Bright one-pot chicken with lemon, creamy orzo and peas - ready in 40 minutes with minimal cleanup.

# What You’ll Need:

→ Meats

01 - 2 boneless, skinless chicken breasts (about 14 oz), cut into 1-inch pieces

→ Vegetables

02 - 1 cup frozen green peas, thawed
03 - 1 medium yellow onion, finely chopped
04 - 2 cloves garlic, minced
05 - Zest and juice of 1 large lemon
06 - 2 tablespoons fresh parsley, chopped

→ Grains & Pasta

07 - 1 1/2 cups orzo pasta (uncooked)

→ Dairy

08 - 1/3 cup grated Parmesan cheese
09 - 2 tablespoons unsalted butter

→ Liquids

10 - 3 cups low-sodium chicken broth

→ Oils & Seasonings

11 - 2 tablespoons olive oil
12 - 1/2 teaspoon dried oregano
13 - 1/2 teaspoon salt, or to taste
14 - 1/4 teaspoon freshly ground black pepper

# Directions:

01 - Heat 2 tablespoons olive oil in a large, deep skillet or Dutch oven over medium-high heat.

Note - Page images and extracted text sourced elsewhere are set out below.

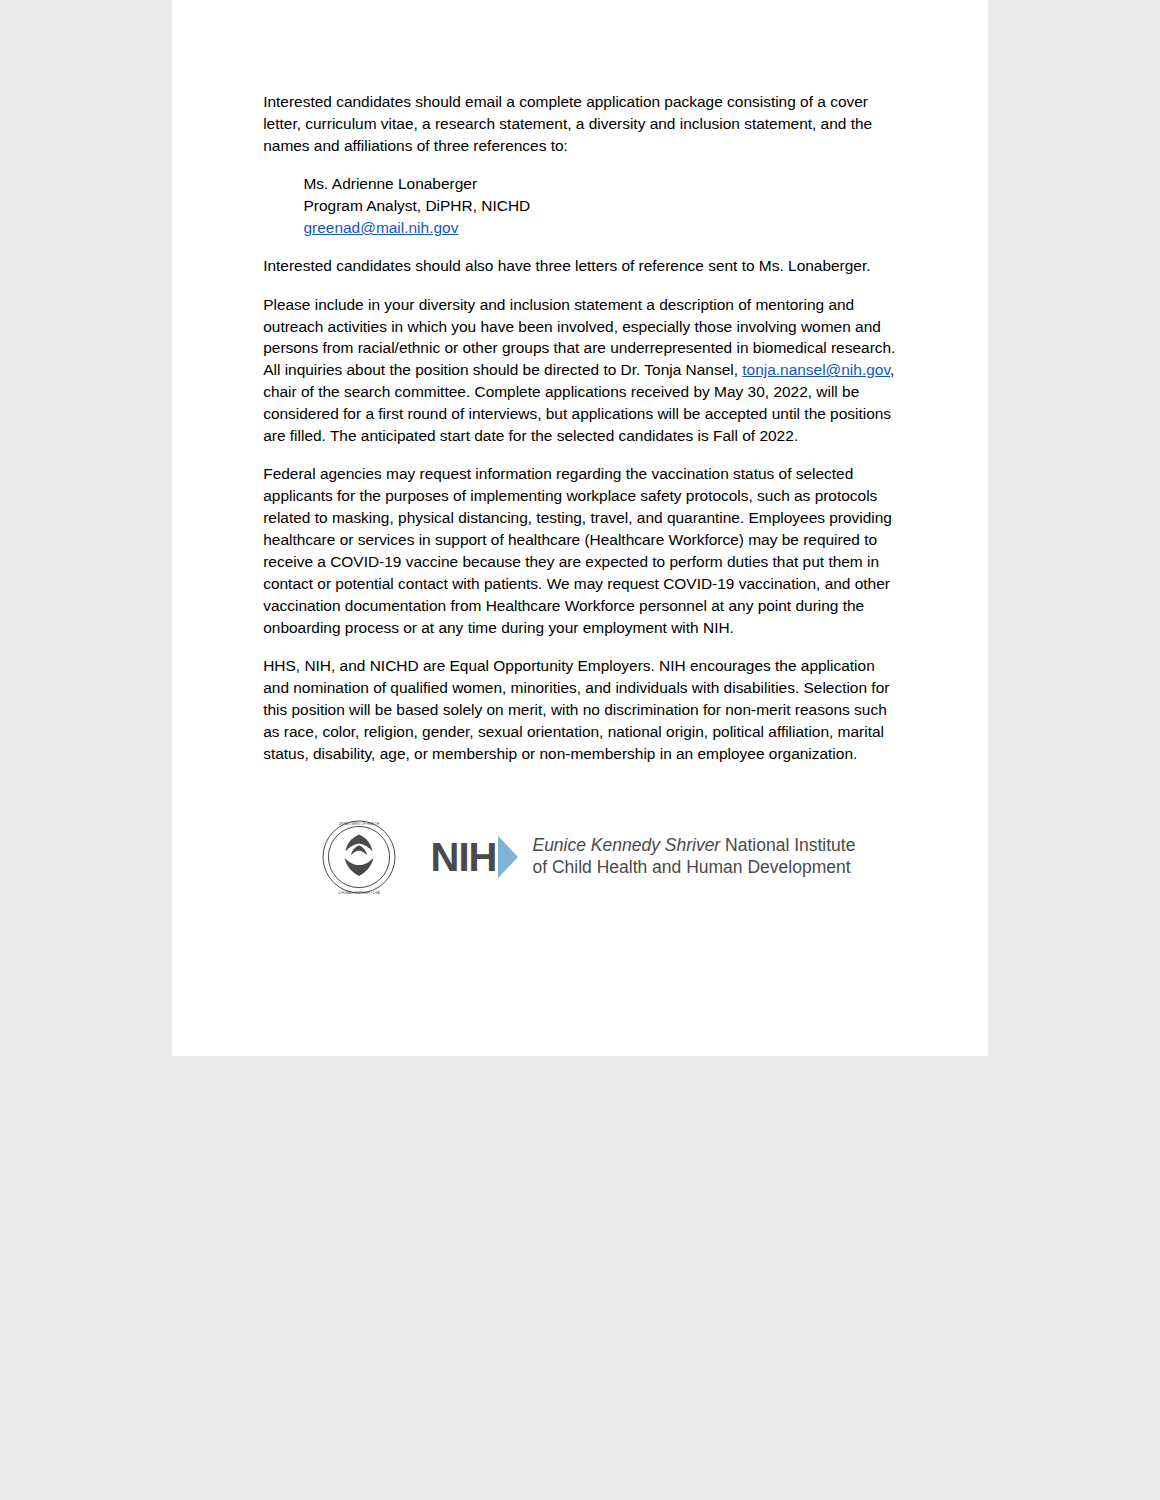Interested candidates should email a complete application package consisting of a cover letter, curriculum vitae, a research statement, a diversity and inclusion statement, and the names and affiliations of three references to:
Ms. Adrienne Lonaberger
Program Analyst, DiPHR, NICHD
greenad@mail.nih.gov
Interested candidates should also have three letters of reference sent to Ms. Lonaberger.
Please include in your diversity and inclusion statement a description of mentoring and outreach activities in which you have been involved, especially those involving women and persons from racial/ethnic or other groups that are underrepresented in biomedical research. All inquiries about the position should be directed to Dr. Tonja Nansel, tonja.nansel@nih.gov, chair of the search committee. Complete applications received by May 30, 2022, will be considered for a first round of interviews, but applications will be accepted until the positions are filled. The anticipated start date for the selected candidates is Fall of 2022.
Federal agencies may request information regarding the vaccination status of selected applicants for the purposes of implementing workplace safety protocols, such as protocols related to masking, physical distancing, testing, travel, and quarantine. Employees providing healthcare or services in support of healthcare (Healthcare Workforce) may be required to receive a COVID-19 vaccine because they are expected to perform duties that put them in contact or potential contact with patients. We may request COVID-19 vaccination, and other vaccination documentation from Healthcare Workforce personnel at any point during the onboarding process or at any time during your employment with NIH.
HHS, NIH, and NICHD are Equal Opportunity Employers. NIH encourages the application and nomination of qualified women, minorities, and individuals with disabilities. Selection for this position will be based solely on merit, with no discrimination for non-merit reasons such as race, color, religion, gender, sexual orientation, national origin, political affiliation, marital status, disability, age, or membership or non-membership in an employee organization.
DEPARTMENT OF HEALTH & HUMAN SERVICES • USA
NIH
Eunice Kennedy Shriver National Institute
of Child Health and Human Development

Season the chicken pieces with 1/2 teaspoon salt, 1/4 teaspoon black pepper and 1/2 teaspoon dried oregano. Add the chicken and sauté 4–5 minutes, turning occasionally, until golden and just cooked through. Transfer the chicken to a plate and set aside.
02 - Reduce heat to medium, add 2 tablespoons unsalted butter to the same pot. Add the finely chopped onion and cook 3 minutes until translucent. Stir in the minced garlic and cook 1 minute until fragrant.
03 - Add 1 1/2 cups orzo to the pot and toast for 1–2 minutes, stirring constantly so the pasta picks up flavor from the pan.
04 - Pour in 3 cups low-sodium chicken broth and bring to a gentle boil. Reduce heat to a simmer, cover, and cook 7–8 minutes, stirring occasionally to prevent sticking.
05 - Return the seared chicken to the pot along with 1 cup thawed peas, the zest and juice of 1 large lemon. Stir to combine and continue cooking uncovered 4–5 minutes, until the orzo is al dente and most of the liquid is absorbed.
06 - Remove the pot from the heat and stir in 1/3 cup grated Parmesan and 2 tablespoons chopped parsley until the mixture is creamy and well blended. Taste and adjust seasoning with additional salt or pepper if needed.
07 - Serve the orzo and chicken warm, garnished with extra lemon zest or additional Parmesan if desired.

# Expert Tips:

01 -
  • It comes together in a single pot so you finish cooking and nearly finish the cleanup at the same time.
  • The lemon keeps everything lively so even simple pantry staples feel celebratory.
02 -
  • Do not overcook the orzo otherwise it will turn mushy as it sits.
  • Add the lemon juice toward the end to keep its flavor bright and avoid dulling the dish.
03 -
  • Use low sodium broth so you can control the final salt level.
  • Always zest the lemon before juicing it to make zesting easier and avoid wasting the fruit.